If you are responsible for selling the software licenses and projects for getting that software into use, it’s a tough spot to be in. Pointing things out through polite “well, it’s not exactly how this marketing slide presents it, but anyway…” excuses is one strategy for survival in the hectic and sometimes crazy world of IT consulting. Once the deals are signed and delivery work starts, hopefully sufficient mutual trust will gradually emerge during projects that allows the professionals on both sides of the table to be more open about the mismatch between marketing pitches and the reality.
The big tech vendor employees can rarely tell it like it is. I can imagine there must be great pressure on them to paint the compelling picture of what their company is aiming to achieve in the long term. Which often isn’t quite true today. Nor exactly what the future turns out to be in the end. As of right now, it’s hardly a question of whether we are in an AI bubble, but rather when is it going to burst. Up until that point, we’ll just get more and more AI thrown on top of everything that exists.

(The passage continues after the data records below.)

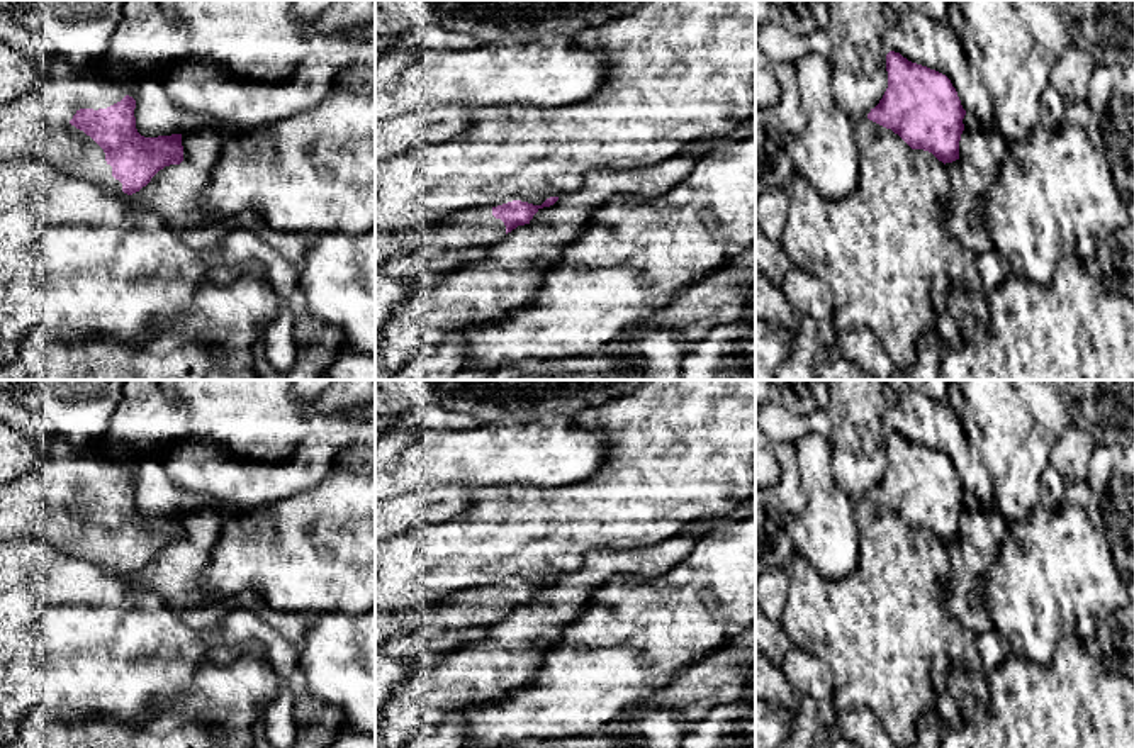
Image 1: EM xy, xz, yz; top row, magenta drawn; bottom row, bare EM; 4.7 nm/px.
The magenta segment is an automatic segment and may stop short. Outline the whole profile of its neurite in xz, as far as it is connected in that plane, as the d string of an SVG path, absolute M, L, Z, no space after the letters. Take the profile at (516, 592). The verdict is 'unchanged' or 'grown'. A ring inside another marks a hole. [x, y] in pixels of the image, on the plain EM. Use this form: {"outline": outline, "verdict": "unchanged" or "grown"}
{"outline": "M559 577L542 585L513 580L497 587L472 589L452 595L445 602L429 604L414 611L382 611L375 607L375 655L379 648L402 631L431 628L438 633L469 628L492 628L518 606L530 604L533 595L550 587Z", "verdict": "grown"}

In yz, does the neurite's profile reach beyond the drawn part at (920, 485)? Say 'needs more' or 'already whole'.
already whole

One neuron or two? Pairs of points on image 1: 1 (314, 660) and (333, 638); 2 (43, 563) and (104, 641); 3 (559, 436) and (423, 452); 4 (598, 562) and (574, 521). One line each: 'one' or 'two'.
1: one
2: one
3: one
4: two

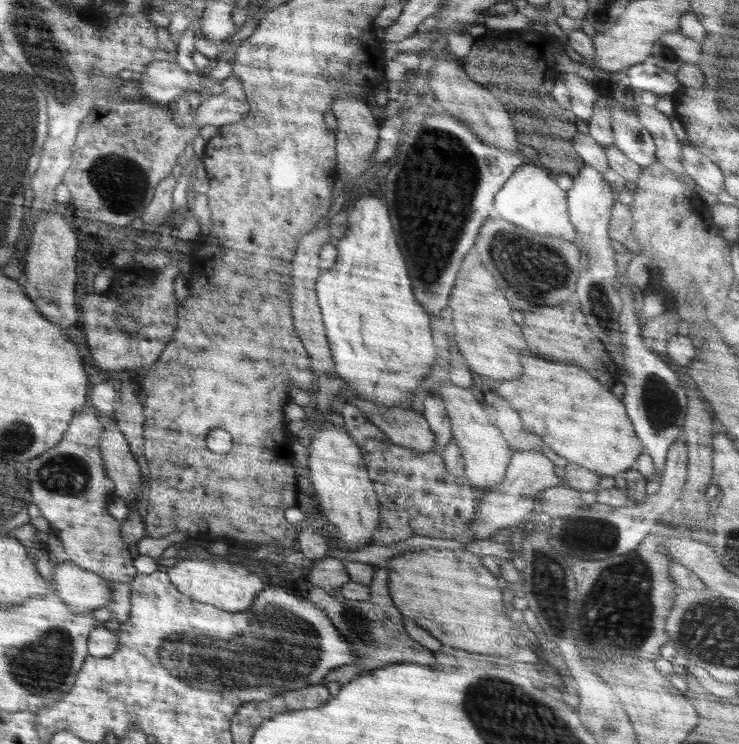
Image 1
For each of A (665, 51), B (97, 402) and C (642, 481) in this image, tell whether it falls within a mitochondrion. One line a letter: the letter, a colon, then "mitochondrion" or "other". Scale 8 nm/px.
A: mitochondrion
B: other
C: other

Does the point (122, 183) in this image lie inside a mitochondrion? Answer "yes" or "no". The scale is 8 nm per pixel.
yes

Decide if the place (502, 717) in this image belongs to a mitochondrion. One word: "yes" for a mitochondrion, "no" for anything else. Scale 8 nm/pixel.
yes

It can be frustrating when the only thing you’re allowed to sell is the future. Even when there would be awesome capabilities already in place today that are technically mature enough to tackle common business problems in the real world. To balance things out, I think the solution to this dilemma needs to come from the community’s side. The more the big tech vendors are hyping things that would solve their problems (meaning: create new things to sell), the more us community members need to speak up about what problems we feel the technology around us should address.